Individually, these sound small. Combined, they compound against you. An IRA paying 1.5% in total annual fees needs to earn 1.5% just to break even before your balance grows at all. In a flat or down market, fees turn a small loss into a bigger one. Check your account statements or the fund pages on your brokerage’s website to see exactly what you’re paying.
You Took a Withdrawal
If your balance dropped suddenly rather than gradually, check whether a distribution was taken. Beyond the amount withdrawn, taxes and penalties can make the hit larger than you expected. Withdrawals from a traditional IRA before age 59½ are subject to income tax plus a 10% early withdrawal penalty. That means a $10,000 early withdrawal could cost you $2,200 to $3,700 in combined federal taxes and penalties, depending on your tax bracket.
SIMPLE IRAs carry an even steeper penalty. If you withdraw within the first two years of participating in the plan, the additional tax jumps to 25% instead of 10%. Roth IRAs work differently: you can always withdraw your contributions tax-free and penalty-free, but earnings withdrawn early may be subject to taxes and the 10% penalty.
Some brokerages also withhold taxes automatically when you take a distribution, which reduces the amount deposited into your bank account and shows up as a lower IRA balance.
Your Investment Mix May Not Match Your Timeline
The most actionable thing you can do when your IRA is losing money is look at what’s inside it and ask whether that mix makes sense for when you plan to use the money. A 30-year-old with a portfolio of 90% stocks should expect sharp drops along the way, but has decades to recover. A 60-year-old with that same mix is taking on more risk than they likely need to.

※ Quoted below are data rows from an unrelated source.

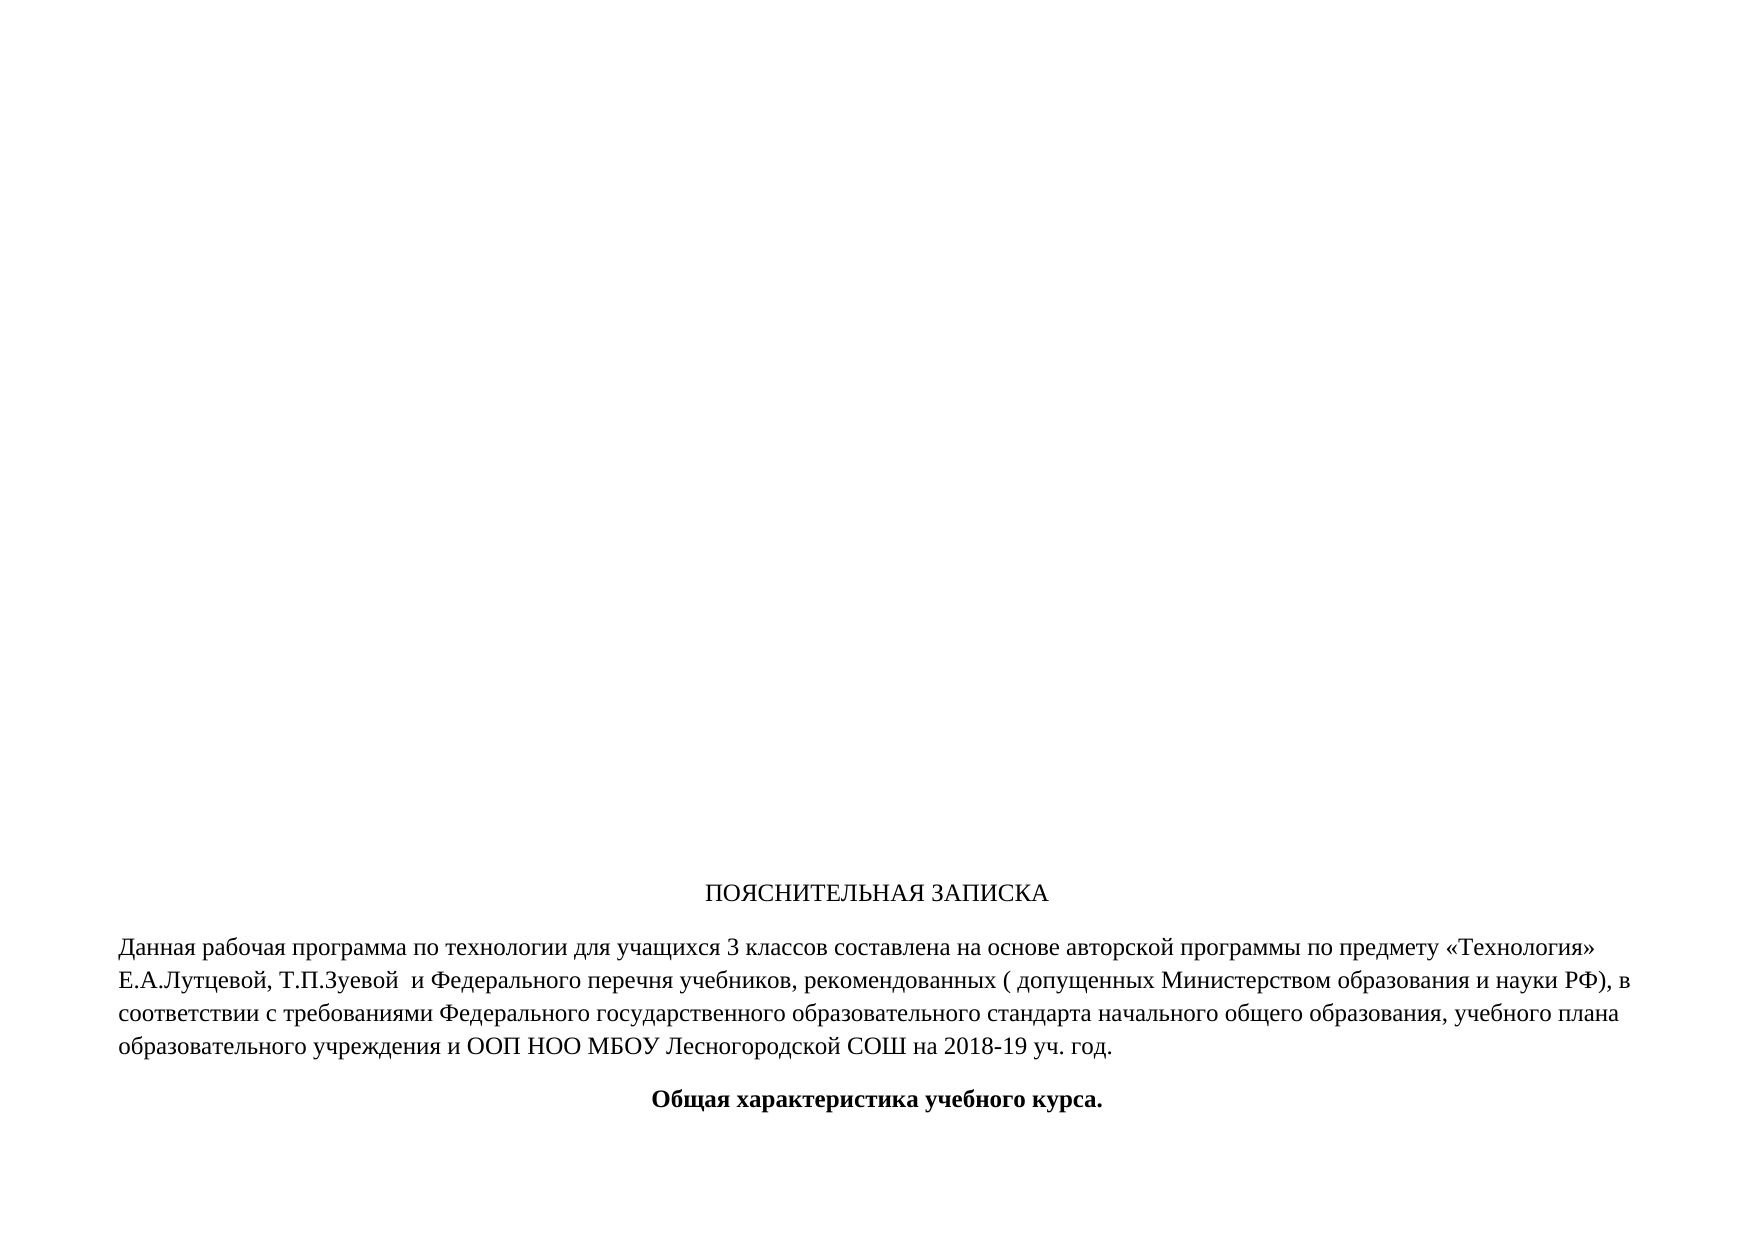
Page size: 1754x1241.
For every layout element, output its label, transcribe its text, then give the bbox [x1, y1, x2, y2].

text ПОЯСНИТЕЛЬНАЯ ЗАПИСКА [118, 878, 1636, 907]
text Данная рабочая программа по технологии для учащихся 3 классов составлена на основе авторской программы по предмету «Технология» Е.А.Лутцевой, Т.П.Зуевой и Федерального перечня учебников, рекомендованных ( допущенных Министерством образования и науки РФ), в соответствии с требованиями Федерального государственного образовательного стандарта начального общего образования, учебного плана образовательного учреждения и ООП НОО МБОУ Лесногородской СОШ на 2018-19 уч. год. [118, 932, 1636, 1059]
text Общая характеристика учебного курса. [118, 1084, 1636, 1113]
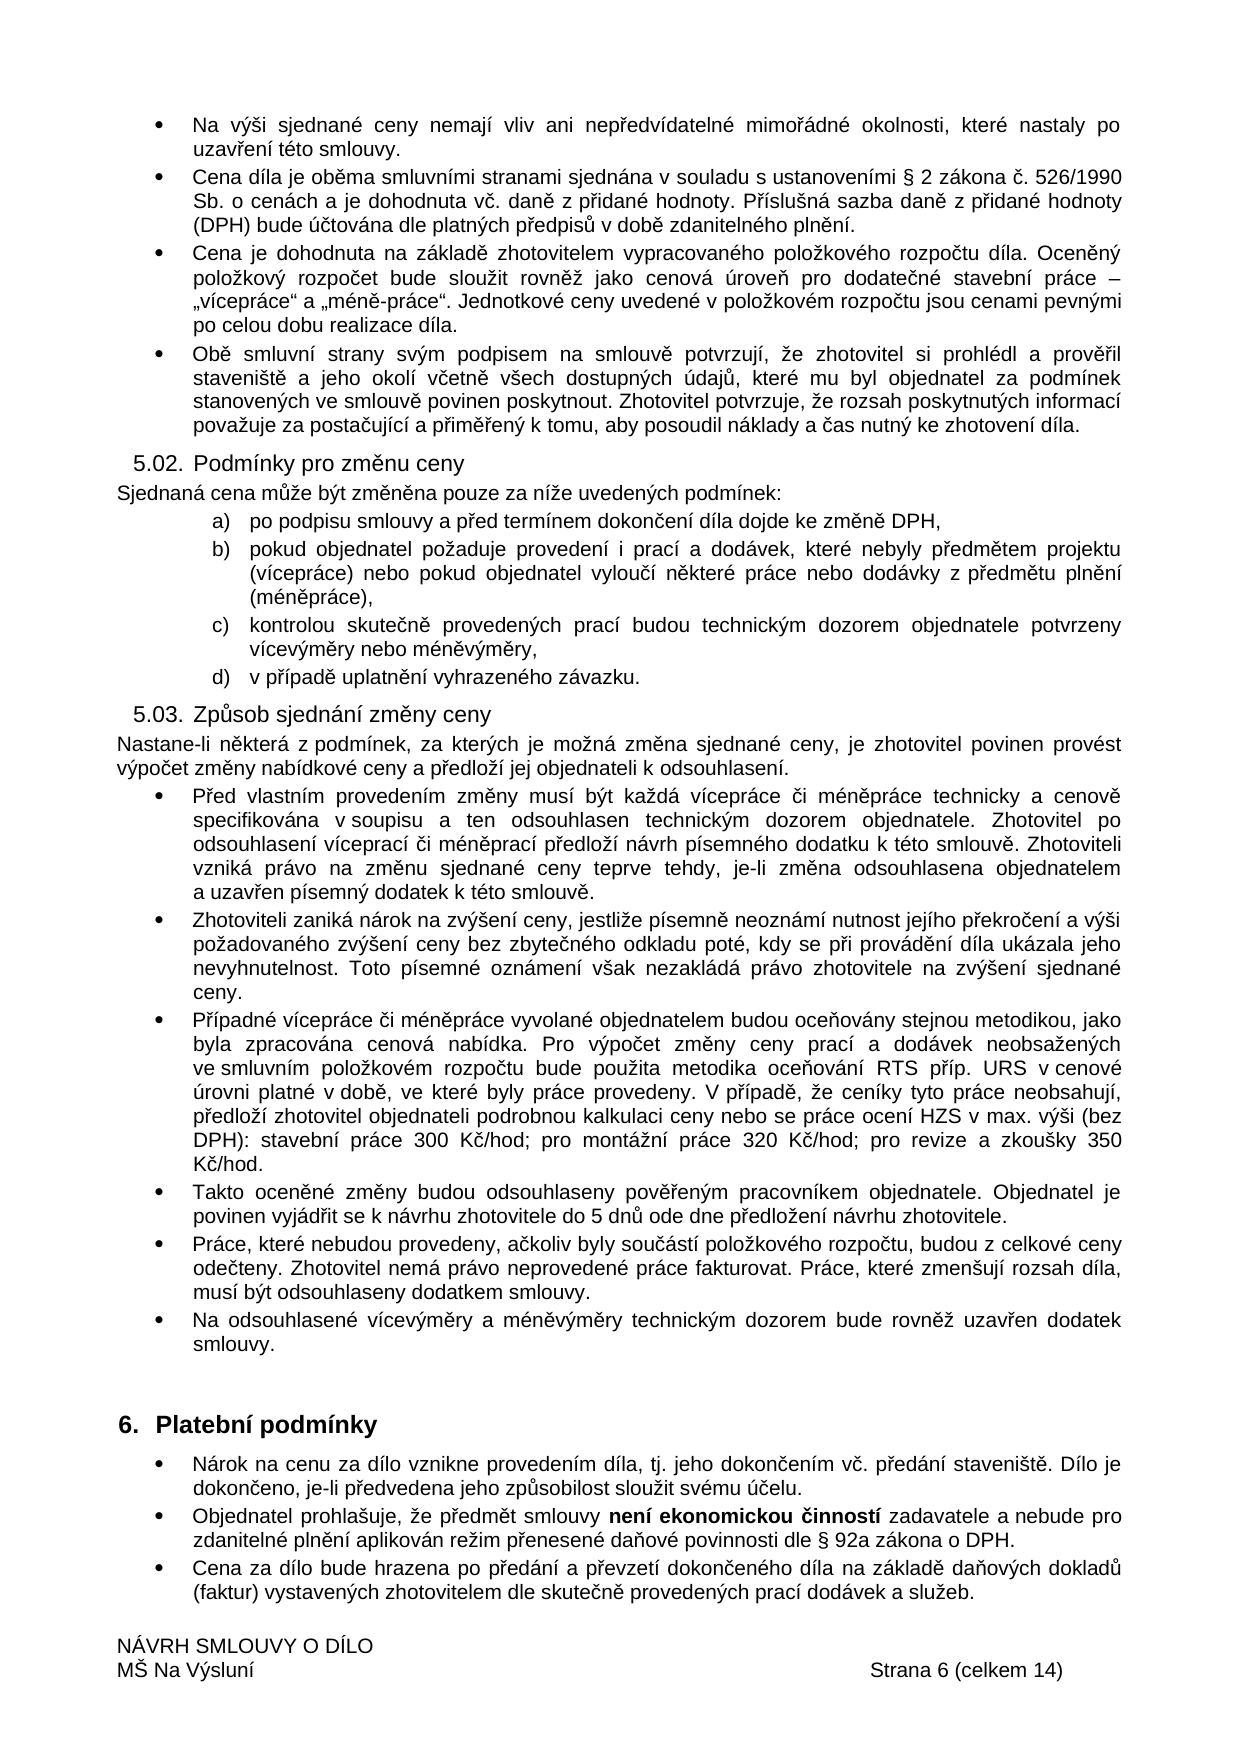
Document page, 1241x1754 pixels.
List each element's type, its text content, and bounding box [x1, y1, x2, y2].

Target-date funds, which automatically shift from stocks to bonds as you approach a chosen retirement year, exist specifically to solve this problem. If you’re not using one, compare your current stock-to-bond ratio against your comfort level and your timeline. A general rule of thumb: the closer you are to needing the money, the more you want in short-term bonds and stable-value funds, and the less you want in volatile stock funds.
When a Loss Is Normal vs. Worth Investigating
A decline of 5% to 15% in a stock-heavy IRA during a market downturn is normal. It has happened repeatedly throughout market history and will happen again. If your IRA dropped roughly in line with the broader market, your account is working as expected, even if it doesn’t feel that way.
A loss worth investigating looks different. If your IRA is losing money while the overall market is up, you may be in poorly performing funds. If your balance is declining steadily in small amounts with no obvious market drop, fees or automatic withdrawals may be the cause. If a single holding cratered, you may be too concentrated in one stock or sector. Log into your account and look at the performance of each individual fund compared to a simple benchmark like a total stock market index fund. If one holding is dragging everything down, that’s a sign to diversify.
Selling everything and moving to cash stops the bleeding, but it also locks in your losses and means you’ll miss the recovery. Historically, some of the market’s best days have come shortly after its worst ones. Staying invested through volatility, with a mix that matches your timeline, has consistently outperformed trying to time the market’s ups and downs.